Wonder replaced his surprise.

Heidi…

He held out his arms like a child, his face crumpling, and she ran to him.

* * *

In the street outside, Emmy Houghton glanced up at the dirty windows of the shabby little house, and thought of her correspondence with Heidi. She had poured her heart out to the little German girl, and described Jeremy’s miserable state in full. Her feminine instinct had not been wrong, and the answering letters had been so full of compassion, that Emmy had known straight away that she had found a kindred spirit.
Now… Heidi was here.
It was…
…good.

Time went by, and Emmy still waited outside.
Then, she realized. Slowly. Reluctantly.
Turned. And walked down the street,past the old, battered dustbins, and the rubbish in the gutters.
She was no longer needed…

Slowly she opened her handbag, and took out the letters from Germany. She studied the postmarks, and Heidi’s small, neat writing. Glancing back up at the house again, she slowly, without any violence, tore up the letters, and let the remains flutter down into a bin.

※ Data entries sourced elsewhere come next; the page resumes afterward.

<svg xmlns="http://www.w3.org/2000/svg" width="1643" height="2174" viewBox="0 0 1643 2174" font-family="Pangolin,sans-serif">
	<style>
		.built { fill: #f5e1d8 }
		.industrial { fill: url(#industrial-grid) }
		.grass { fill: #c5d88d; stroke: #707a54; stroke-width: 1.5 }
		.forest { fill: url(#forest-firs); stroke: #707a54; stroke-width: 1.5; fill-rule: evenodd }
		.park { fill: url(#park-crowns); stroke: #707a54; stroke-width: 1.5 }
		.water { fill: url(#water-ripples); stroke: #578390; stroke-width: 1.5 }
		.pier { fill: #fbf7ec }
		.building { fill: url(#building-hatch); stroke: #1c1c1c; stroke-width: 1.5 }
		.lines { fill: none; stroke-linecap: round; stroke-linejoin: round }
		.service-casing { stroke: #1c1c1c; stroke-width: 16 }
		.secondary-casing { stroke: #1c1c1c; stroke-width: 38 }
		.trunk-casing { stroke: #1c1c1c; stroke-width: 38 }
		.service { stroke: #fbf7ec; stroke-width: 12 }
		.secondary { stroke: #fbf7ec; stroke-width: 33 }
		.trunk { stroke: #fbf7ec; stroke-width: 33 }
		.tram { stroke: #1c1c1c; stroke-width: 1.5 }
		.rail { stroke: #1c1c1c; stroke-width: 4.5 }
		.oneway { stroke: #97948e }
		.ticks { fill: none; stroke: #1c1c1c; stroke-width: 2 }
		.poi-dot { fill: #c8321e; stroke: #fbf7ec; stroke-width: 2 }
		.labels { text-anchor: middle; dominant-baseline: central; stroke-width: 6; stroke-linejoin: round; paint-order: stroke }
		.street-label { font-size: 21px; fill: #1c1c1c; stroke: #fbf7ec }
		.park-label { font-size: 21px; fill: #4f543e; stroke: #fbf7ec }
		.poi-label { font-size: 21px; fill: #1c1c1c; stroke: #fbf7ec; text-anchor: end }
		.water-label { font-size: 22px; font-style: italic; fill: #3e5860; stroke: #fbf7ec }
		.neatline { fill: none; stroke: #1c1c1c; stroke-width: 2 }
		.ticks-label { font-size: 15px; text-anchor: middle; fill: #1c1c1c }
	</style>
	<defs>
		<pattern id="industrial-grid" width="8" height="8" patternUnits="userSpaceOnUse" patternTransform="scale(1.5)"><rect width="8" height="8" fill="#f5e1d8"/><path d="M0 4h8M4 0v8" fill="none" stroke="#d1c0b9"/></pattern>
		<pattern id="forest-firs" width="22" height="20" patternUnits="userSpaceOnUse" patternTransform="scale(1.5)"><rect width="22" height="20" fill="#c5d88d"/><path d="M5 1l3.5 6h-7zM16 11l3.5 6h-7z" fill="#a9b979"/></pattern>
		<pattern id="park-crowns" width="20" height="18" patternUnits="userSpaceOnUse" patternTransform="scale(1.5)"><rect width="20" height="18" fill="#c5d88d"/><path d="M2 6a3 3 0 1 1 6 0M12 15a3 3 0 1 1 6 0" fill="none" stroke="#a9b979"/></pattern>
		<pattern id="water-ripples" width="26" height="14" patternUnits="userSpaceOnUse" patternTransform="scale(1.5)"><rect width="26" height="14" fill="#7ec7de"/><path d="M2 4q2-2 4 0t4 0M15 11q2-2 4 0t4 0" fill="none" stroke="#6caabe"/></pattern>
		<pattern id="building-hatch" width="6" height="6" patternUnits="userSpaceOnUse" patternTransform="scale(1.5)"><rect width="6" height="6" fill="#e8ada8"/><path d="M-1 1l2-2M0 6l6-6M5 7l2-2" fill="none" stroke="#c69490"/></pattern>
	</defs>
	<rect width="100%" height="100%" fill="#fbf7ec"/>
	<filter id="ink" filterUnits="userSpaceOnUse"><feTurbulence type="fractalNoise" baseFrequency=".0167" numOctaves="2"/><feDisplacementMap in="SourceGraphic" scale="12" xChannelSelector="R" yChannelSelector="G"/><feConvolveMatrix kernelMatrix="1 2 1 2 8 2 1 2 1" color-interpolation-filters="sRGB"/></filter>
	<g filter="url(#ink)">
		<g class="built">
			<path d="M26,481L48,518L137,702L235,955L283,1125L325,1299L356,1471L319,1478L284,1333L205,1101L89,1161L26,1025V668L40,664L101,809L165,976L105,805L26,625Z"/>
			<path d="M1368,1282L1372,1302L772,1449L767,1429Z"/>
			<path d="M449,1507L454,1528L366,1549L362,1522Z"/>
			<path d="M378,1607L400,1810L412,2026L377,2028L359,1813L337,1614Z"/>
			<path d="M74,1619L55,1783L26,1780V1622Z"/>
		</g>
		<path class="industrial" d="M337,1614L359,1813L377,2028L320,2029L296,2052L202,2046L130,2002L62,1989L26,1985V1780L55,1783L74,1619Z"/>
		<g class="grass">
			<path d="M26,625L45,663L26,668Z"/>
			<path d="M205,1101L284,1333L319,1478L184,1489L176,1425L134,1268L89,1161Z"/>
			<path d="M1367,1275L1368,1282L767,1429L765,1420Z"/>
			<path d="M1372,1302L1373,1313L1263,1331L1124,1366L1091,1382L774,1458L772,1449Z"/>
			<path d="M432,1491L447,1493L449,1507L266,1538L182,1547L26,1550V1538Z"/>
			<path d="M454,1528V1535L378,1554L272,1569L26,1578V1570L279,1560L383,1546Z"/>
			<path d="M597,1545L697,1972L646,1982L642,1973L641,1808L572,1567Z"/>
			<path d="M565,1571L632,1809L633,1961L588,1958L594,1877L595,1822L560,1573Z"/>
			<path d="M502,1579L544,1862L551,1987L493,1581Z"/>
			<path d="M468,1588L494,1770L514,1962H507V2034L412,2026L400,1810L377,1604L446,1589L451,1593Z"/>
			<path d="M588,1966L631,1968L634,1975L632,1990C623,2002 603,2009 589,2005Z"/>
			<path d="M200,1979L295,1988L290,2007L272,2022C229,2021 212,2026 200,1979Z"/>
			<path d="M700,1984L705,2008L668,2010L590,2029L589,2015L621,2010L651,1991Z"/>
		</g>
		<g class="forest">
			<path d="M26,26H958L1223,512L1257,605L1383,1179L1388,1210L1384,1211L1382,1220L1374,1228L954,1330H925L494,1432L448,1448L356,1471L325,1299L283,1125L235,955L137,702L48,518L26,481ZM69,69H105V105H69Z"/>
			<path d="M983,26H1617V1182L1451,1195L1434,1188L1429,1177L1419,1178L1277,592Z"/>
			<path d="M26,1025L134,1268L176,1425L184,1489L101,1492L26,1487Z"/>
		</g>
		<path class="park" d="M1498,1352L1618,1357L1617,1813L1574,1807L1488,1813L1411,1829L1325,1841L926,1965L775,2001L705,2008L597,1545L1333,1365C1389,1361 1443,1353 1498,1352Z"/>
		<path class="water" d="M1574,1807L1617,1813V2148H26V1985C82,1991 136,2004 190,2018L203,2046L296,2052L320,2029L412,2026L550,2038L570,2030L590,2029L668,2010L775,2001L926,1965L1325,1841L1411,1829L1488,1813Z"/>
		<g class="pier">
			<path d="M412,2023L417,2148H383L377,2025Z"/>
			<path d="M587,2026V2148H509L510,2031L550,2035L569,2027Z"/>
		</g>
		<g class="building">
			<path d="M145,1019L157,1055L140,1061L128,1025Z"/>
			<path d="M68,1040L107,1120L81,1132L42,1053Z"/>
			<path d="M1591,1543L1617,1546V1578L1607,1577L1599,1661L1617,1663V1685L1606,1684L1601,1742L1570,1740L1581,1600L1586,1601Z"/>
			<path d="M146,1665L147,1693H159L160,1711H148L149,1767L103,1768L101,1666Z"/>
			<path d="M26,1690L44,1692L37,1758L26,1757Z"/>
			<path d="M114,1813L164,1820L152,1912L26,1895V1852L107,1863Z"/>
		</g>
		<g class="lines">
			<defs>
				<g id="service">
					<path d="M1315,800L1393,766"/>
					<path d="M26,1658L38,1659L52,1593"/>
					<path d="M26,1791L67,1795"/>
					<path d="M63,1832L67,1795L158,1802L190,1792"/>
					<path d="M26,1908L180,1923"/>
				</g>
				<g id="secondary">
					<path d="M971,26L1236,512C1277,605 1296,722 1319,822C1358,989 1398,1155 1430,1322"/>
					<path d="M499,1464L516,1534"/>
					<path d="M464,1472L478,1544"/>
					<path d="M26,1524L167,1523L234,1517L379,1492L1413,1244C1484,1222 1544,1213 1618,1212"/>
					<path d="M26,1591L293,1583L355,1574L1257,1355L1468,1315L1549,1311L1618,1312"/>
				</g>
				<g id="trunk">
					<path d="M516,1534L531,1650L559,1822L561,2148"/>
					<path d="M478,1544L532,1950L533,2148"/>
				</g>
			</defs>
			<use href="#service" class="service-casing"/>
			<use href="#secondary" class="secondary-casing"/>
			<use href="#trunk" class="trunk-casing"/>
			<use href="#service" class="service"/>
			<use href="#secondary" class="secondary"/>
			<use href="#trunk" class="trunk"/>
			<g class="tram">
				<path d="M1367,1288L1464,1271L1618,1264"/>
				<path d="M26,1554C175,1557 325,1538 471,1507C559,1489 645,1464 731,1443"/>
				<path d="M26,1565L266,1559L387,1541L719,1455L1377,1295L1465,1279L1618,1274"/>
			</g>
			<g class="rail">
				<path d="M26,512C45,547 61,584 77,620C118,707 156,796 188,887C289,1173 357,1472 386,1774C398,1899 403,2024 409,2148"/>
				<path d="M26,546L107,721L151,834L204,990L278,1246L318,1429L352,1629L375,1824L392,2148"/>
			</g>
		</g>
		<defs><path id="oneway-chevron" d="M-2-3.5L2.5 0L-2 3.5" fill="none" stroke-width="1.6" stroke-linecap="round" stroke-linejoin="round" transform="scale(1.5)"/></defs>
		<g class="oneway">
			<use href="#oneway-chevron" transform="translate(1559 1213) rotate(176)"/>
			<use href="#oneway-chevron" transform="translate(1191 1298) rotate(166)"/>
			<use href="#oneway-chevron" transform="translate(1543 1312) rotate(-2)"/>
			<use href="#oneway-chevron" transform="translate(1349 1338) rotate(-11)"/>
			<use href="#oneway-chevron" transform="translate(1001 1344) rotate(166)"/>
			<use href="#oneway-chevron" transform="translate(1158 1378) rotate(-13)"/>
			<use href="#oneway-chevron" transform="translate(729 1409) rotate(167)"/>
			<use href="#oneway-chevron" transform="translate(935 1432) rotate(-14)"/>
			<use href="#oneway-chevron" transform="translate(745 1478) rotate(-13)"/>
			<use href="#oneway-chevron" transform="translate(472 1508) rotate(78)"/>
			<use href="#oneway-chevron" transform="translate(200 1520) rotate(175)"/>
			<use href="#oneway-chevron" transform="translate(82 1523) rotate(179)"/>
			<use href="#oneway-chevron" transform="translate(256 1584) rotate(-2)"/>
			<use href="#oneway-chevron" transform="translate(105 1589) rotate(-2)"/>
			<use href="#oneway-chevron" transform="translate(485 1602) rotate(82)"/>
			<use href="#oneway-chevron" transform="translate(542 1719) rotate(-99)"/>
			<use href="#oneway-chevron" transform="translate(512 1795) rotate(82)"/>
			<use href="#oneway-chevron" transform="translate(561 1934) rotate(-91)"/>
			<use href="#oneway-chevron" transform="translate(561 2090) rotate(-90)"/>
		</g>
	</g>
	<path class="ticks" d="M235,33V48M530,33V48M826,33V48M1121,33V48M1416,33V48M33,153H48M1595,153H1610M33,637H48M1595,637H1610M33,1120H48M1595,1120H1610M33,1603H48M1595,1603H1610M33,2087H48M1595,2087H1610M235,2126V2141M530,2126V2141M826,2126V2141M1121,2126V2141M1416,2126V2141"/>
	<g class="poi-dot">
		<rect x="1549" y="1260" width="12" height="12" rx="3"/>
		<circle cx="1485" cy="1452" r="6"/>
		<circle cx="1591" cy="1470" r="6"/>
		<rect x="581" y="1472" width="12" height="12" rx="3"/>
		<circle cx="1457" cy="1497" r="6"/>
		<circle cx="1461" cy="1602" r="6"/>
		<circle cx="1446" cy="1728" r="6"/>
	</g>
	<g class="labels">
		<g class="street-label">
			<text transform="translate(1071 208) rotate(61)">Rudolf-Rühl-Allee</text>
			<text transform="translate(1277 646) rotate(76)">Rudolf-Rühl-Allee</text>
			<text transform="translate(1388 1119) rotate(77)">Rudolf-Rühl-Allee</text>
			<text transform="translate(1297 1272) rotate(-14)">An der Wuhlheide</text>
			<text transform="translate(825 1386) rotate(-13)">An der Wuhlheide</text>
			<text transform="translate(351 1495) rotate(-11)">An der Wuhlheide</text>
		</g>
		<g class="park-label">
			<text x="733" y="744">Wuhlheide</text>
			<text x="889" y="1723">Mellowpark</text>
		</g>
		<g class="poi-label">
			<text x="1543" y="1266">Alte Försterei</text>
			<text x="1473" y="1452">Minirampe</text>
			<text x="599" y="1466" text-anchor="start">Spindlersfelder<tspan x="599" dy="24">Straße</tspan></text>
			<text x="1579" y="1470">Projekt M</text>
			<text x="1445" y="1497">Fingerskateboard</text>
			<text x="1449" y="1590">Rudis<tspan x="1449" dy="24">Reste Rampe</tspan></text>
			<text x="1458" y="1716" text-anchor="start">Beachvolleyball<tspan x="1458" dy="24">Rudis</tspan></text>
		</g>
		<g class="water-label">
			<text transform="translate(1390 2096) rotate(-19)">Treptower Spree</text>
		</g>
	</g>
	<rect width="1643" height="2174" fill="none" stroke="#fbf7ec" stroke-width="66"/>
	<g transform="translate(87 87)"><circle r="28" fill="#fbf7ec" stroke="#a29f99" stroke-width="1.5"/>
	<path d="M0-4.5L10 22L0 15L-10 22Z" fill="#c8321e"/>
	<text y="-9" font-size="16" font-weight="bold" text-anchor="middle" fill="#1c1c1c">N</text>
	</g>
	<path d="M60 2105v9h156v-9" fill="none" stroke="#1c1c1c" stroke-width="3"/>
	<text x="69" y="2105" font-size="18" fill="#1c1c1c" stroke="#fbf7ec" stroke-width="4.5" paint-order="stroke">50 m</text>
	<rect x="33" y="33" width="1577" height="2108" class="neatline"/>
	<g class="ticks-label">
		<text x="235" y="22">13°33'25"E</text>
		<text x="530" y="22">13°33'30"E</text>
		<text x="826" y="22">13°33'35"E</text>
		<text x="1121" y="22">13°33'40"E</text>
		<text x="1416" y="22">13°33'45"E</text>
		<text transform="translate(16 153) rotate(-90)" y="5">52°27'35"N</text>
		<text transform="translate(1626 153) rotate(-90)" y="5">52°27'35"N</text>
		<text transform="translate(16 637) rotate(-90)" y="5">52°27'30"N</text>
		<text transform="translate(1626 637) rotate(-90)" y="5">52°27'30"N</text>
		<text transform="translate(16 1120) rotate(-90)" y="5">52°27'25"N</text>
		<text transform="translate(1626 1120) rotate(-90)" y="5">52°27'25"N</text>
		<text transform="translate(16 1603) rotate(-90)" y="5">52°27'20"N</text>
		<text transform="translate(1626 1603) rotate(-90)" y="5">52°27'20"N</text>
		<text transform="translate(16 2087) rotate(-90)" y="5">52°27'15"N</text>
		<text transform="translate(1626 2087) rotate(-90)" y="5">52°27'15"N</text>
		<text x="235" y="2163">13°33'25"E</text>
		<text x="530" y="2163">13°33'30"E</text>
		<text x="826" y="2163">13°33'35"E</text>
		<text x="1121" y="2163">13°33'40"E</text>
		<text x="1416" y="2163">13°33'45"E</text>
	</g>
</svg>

Then she walked a few hundred yards further down the street, and crossed the creaking old wooden bridge over the stream, and stopped again. She looked at the water, rippling by, and the light of a warm, new sun breaking up into so many merry dancing patches on the surface.
She looked back up the road towards the old house, and thought of Heidi and Jeremy together.
Could it have been her? She would never know.

She leaned, exhausted, over the railing, and gazed sadly into the waters below.
Reflections, and images, of what might have been…

A tear trickled, unseen, down her cheek,
and fell, sparkling, down into the flood,
to mix instantly with all the other tears…

that danced, merrily,
in the eternal sunlight,
and rushed on, remorselessly, towards the distant, waiting sea.